▶ Record extracts:

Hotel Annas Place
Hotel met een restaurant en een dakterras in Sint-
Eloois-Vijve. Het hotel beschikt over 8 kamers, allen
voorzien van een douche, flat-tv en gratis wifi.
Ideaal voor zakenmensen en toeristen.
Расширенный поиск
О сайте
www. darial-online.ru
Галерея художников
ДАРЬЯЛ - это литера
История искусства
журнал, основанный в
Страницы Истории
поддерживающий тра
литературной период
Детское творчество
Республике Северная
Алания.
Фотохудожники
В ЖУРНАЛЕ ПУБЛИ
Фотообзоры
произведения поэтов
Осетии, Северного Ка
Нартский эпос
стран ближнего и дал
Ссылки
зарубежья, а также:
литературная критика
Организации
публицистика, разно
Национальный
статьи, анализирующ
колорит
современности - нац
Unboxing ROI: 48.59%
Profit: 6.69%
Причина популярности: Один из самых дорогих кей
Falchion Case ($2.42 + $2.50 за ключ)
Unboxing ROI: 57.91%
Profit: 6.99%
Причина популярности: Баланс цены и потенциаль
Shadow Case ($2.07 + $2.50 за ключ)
---
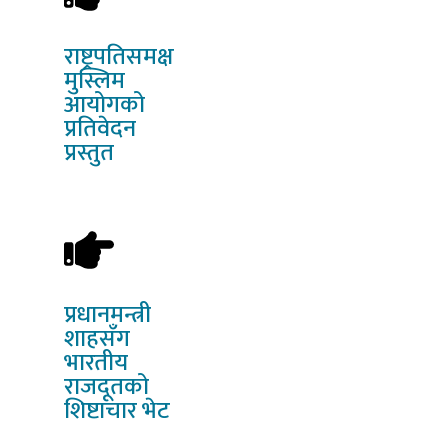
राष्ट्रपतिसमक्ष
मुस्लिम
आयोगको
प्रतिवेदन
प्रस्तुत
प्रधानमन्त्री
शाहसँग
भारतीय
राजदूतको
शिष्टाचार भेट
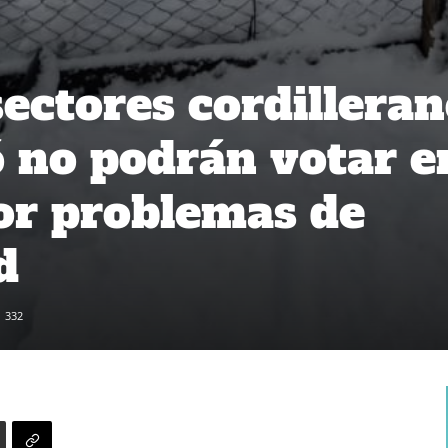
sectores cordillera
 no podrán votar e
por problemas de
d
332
* * *
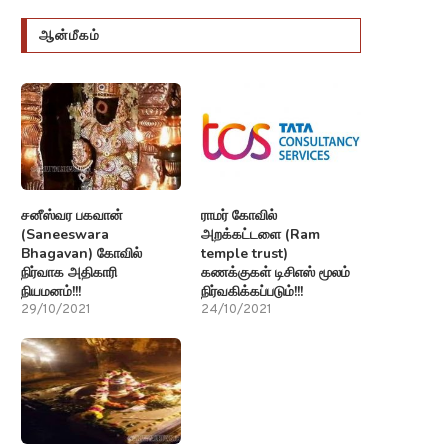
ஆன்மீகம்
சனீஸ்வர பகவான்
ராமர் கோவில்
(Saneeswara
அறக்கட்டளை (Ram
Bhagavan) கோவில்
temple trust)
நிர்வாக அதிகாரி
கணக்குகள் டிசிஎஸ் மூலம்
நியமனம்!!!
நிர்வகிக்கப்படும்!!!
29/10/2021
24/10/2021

▶ How to complete this task:
The response must hold only the lines above from the line with "журнал, основанный в" through the line with "Национальный", each copied exactly, both ends kept.

▶ Answer for the task:
журнал, основанный в
Страницы Истории
поддерживающий тра
литературной период
Детское творчество
Республике Северная
Алания.
Фотохудожники
В ЖУРНАЛЕ ПУБЛИ
Фотообзоры
произведения поэтов
Осетии, Северного Ка
Нартский эпос
стран ближнего и дал
Ссылки
зарубежья, а также:
литературная критика
Организации
публицистика, разно
Национальный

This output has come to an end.